NGC | Catalog
CatalogModelsSpeech to Text English Jasper

Speech to Text English Jasper

Logo for Speech to Text English Jasper
Description
Speech to Text Jasper model for English.
Publisher
NVIDIA
Latest Version
deployable_v1.2
Modified
April 4, 2023
Size
1.15 GB

Speech Recognition: Jasper Model Card ======================================

Model Overview --------------

Jasper models are end-to-end neural automatic speech recognition (ASR) models that transcribe segments of audio to text.

Model Architecture ------------------

These models are based on the Jasper architecture. They are acoustic, end-to-end neural speech recognition models trained with CTC loss.

Jasper models take in audio segments and transcribe them to letter, byte pair, or word piece sequences. The pretrained models here can be used immediately for fine-tuning or dataset evaluation.

Intended Use ------------

Primary use case intended for these models is automatic speech recognition.

Input Single-channel audio files (WAV) with a 16kHz sample rate

Output Transcripts, which are sequences of valid vocabulary labels as given by the specification file

How to Use This Model ---------------------

Jasper is an end-to-end architecture that is trained using CTC loss. These model checkpoints are intended to be used with the Transfer Learning Toolkit (TLT). In order to use these checkpoints, there should be a specification file (.yaml) that specifies hyperparameters, datasets for training and evaluation, and any other information needed for the experiment. For more information on the experiment spec files for each use case, please refer to the Transfer Learning Toolkit User Guide.

The model is encrypted and will only operate with the model encryption key tlt_encode.

To fine-tune from a model checkpoint (.tlt), use the following command:

!tlt speech-to-text finetune -e <experiment_spec> \
                             -m <model_checkpoint> \
                             -g <num_gpus>

Where the <experiment_spec> parameter should be a valid path to the file that specifies the fine-tuning hyperparameters, the dataset to fine-tune on, the dataset to evaluate on, and whether or not a change of vocabulary from the default (lowercase English letters, space, and apostrophe) is needed.

To evaluate an existing dataset using a model checkpoint (.tlt), use the following command:

!tlt speech-to-text evaluate -e <experiment_spec> \
                             -m <model_checkpoint> \
                             -g <num_gpus>

The <experiment_spec> parameter should be a valid path to the file that specifies the dataset that is being evaluated.

Training Information --------------------

This Jasper model was trained on a combination of seven datasets of English speech, with a total of 7,133 hours of audio samples. Samples were limited to a minimum duration of 0.1s long, and a maximum duration of 16.7s long.
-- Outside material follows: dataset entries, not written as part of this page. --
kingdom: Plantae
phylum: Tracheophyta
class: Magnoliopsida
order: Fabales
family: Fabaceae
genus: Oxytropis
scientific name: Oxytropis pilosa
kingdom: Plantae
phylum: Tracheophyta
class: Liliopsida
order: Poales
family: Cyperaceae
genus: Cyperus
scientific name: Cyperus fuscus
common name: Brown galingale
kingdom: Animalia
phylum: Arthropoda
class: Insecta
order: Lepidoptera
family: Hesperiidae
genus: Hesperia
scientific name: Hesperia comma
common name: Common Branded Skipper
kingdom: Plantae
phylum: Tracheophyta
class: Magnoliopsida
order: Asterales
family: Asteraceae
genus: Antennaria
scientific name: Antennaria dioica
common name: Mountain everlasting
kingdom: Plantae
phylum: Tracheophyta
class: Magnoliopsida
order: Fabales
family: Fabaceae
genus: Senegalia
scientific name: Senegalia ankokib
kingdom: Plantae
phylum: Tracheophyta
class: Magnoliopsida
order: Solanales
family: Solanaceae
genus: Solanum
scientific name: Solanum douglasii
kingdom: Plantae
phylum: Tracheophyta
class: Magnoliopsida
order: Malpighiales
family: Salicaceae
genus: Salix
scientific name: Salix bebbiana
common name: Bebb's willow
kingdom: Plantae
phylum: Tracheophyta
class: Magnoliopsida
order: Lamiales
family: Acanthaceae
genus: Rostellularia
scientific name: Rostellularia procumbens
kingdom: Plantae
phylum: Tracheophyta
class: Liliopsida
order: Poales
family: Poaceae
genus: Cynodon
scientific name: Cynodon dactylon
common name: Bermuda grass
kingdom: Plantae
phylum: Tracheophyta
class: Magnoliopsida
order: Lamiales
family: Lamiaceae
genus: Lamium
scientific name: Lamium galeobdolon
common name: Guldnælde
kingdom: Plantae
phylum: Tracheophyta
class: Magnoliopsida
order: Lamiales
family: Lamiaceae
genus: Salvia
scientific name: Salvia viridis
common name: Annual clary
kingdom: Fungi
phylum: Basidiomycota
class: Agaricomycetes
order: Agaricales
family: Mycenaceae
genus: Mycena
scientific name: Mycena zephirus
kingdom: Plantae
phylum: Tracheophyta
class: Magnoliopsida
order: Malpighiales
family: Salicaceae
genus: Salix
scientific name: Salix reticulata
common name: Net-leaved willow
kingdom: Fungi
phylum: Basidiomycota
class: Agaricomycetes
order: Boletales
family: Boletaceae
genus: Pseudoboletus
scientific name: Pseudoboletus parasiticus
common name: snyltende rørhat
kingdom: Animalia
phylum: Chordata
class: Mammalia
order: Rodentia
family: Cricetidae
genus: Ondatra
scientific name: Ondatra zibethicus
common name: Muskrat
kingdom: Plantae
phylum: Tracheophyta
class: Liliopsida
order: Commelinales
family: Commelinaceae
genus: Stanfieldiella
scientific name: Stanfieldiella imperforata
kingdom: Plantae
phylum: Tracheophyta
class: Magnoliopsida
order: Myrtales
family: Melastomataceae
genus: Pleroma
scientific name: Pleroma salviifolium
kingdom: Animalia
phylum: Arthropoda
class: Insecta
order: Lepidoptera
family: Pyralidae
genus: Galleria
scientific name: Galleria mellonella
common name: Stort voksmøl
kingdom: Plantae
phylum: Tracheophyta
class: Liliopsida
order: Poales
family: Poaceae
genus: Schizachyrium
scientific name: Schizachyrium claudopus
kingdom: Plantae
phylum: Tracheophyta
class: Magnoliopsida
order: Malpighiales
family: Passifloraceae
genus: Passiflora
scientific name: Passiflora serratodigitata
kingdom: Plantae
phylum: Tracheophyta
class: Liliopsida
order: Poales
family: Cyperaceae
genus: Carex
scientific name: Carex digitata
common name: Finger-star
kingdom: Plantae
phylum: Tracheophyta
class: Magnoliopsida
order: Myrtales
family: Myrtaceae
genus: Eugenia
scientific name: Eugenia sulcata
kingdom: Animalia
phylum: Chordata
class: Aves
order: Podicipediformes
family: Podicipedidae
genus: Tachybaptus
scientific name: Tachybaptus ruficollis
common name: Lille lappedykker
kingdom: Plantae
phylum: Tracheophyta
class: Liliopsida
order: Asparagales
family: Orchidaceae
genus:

The model was trained for 600 epochs with Apex/Amp optimization level O1.

The model achieves a Word Error Rate (WER) of 3.74% on LibriSpeech dev-clean, and a WER of 10.21% on LibriSpeech dev-other.

The model has been fine-tuned with Room Impulse Response (RIR) and noise augmentation to make it more robust to noise.

The datasets included in training are detailed in the table below.

Dataset Duration (h)
LibriSpeech 961
Wall Street Journal 81
Fisher English Training Speech 1,906
Switchboard 316
Mozilla Common Voice* 1,039
Appen English Speech 972
NSC Singapore English (Part 1) 1,857

* Only non-dev and non-test validated clips from Mozilla Common Voice version en_1488h_2019-12-10.

Limitations -----------

Currently, TLT Jasper models only support training and inference on .wav audio files. All models included here were trained and evaluated on audio files with a sample rate of 16kHz, so for best performance you may need to upsample or downsample audio files to 16kHz.

In addition, the model will perform best on audio samples that are longer than 0.1 seconds long. For training and fine-tuning Jasper models, it is recommended that samples are capped at a maximum length of around 15 seconds, depending on the amount of memory available to you. You do not need to place a maximum length limitation for evaluation.

License -------

By downloading and using the models and resources packaged with TLT Conversational AI, you would be accepting the terms of the Jarvis license

Suggested Reading -----------------

Ethical AI

NVIDIA’s platforms and application frameworks enable developers to build a wide array of AI applications. Consider potential algorithmic bias when choosing or creating the models being deployed. Work with the model’s developer to ensure that it meets the requirements for the relevant industry and use case; that the necessary instruction and documentation are provided to understand error rates, confidence intervals, and results; and that the model is being used under the conditions and in the manner intended.